Task goal: Print every line of the material below exactly as it stands, but omit the pictures.

________

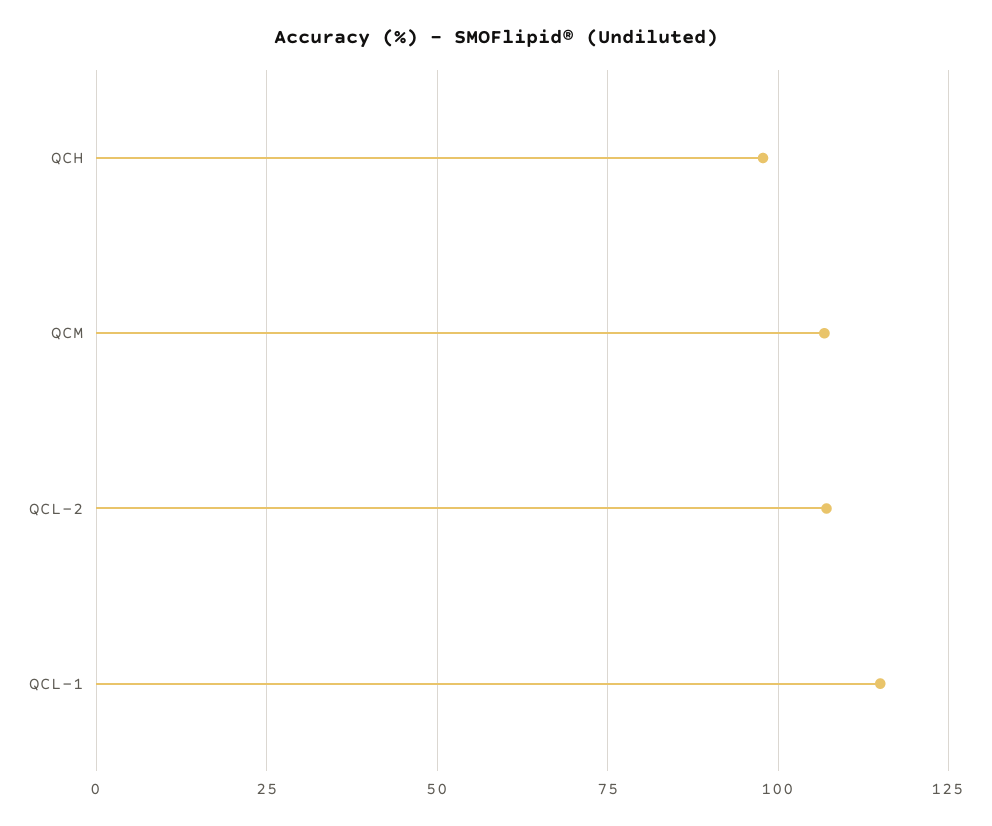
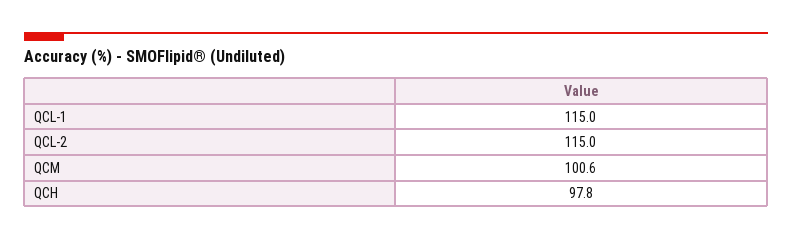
  {
    "QCH": 97.8,
-   "QCM": 107.5,
+   "QCM": 100.6,
-   "QCL-2": 107.5,
+   "QCL-2": 115,
    "QCL-1": 115
  }

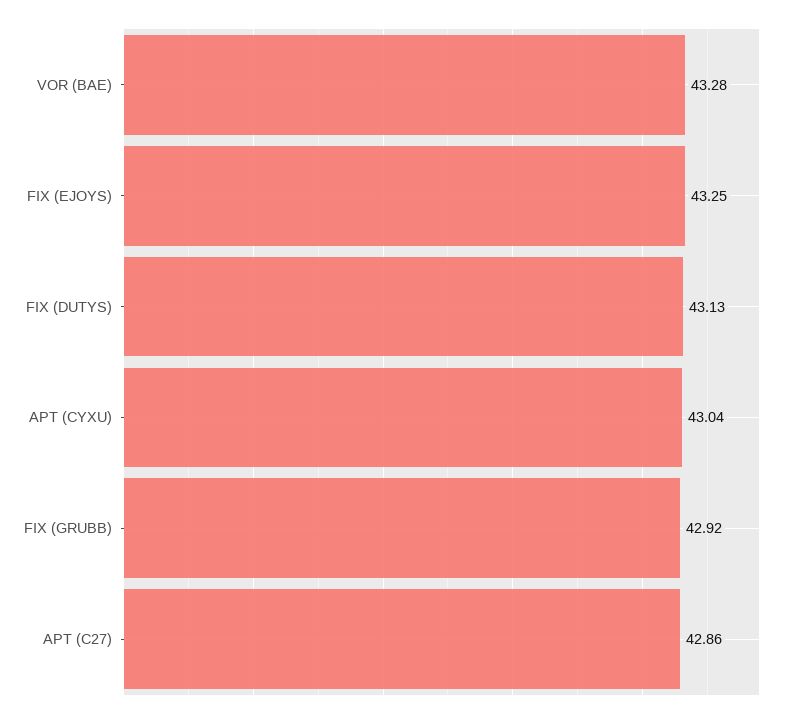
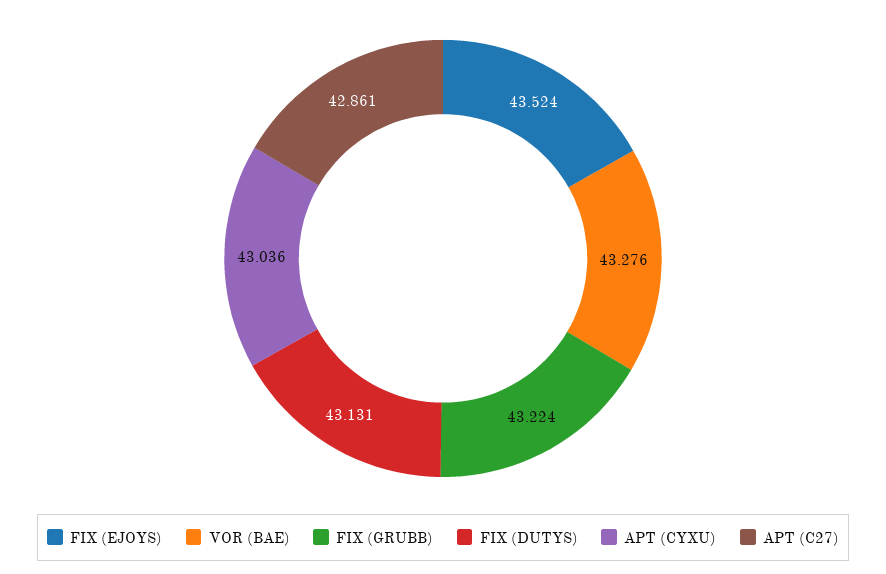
  {
    "VOR (BAE)": 43.276,
-   "FIX (EJOYS)": 43.25,
+   "FIX (EJOYS)": 43.524,
    "FIX (DUTYS)": 43.131,
    "APT (CYXU)": 43.036,
-   "FIX (GRUBB)": 42.92,
+   "FIX (GRUBB)": 43.224,
    "APT (C27)": 42.861
  }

________

Answer below:
  {
    "QCH": 97.8,
-   "QCM": 107.5,
+   "QCM": 100.6,
-   "QCL-2": 107.5,
+   "QCL-2": 115,
    "QCL-1": 115
  }

  {
    "VOR (BAE)": 43.276,
-   "FIX (EJOYS)": 43.25,
+   "FIX (EJOYS)": 43.524,
    "FIX (DUTYS)": 43.131,
    "APT (CYXU)": 43.036,
-   "FIX (GRUBB)": 42.92,
+   "FIX (GRUBB)": 43.224,
    "APT (C27)": 42.861
  }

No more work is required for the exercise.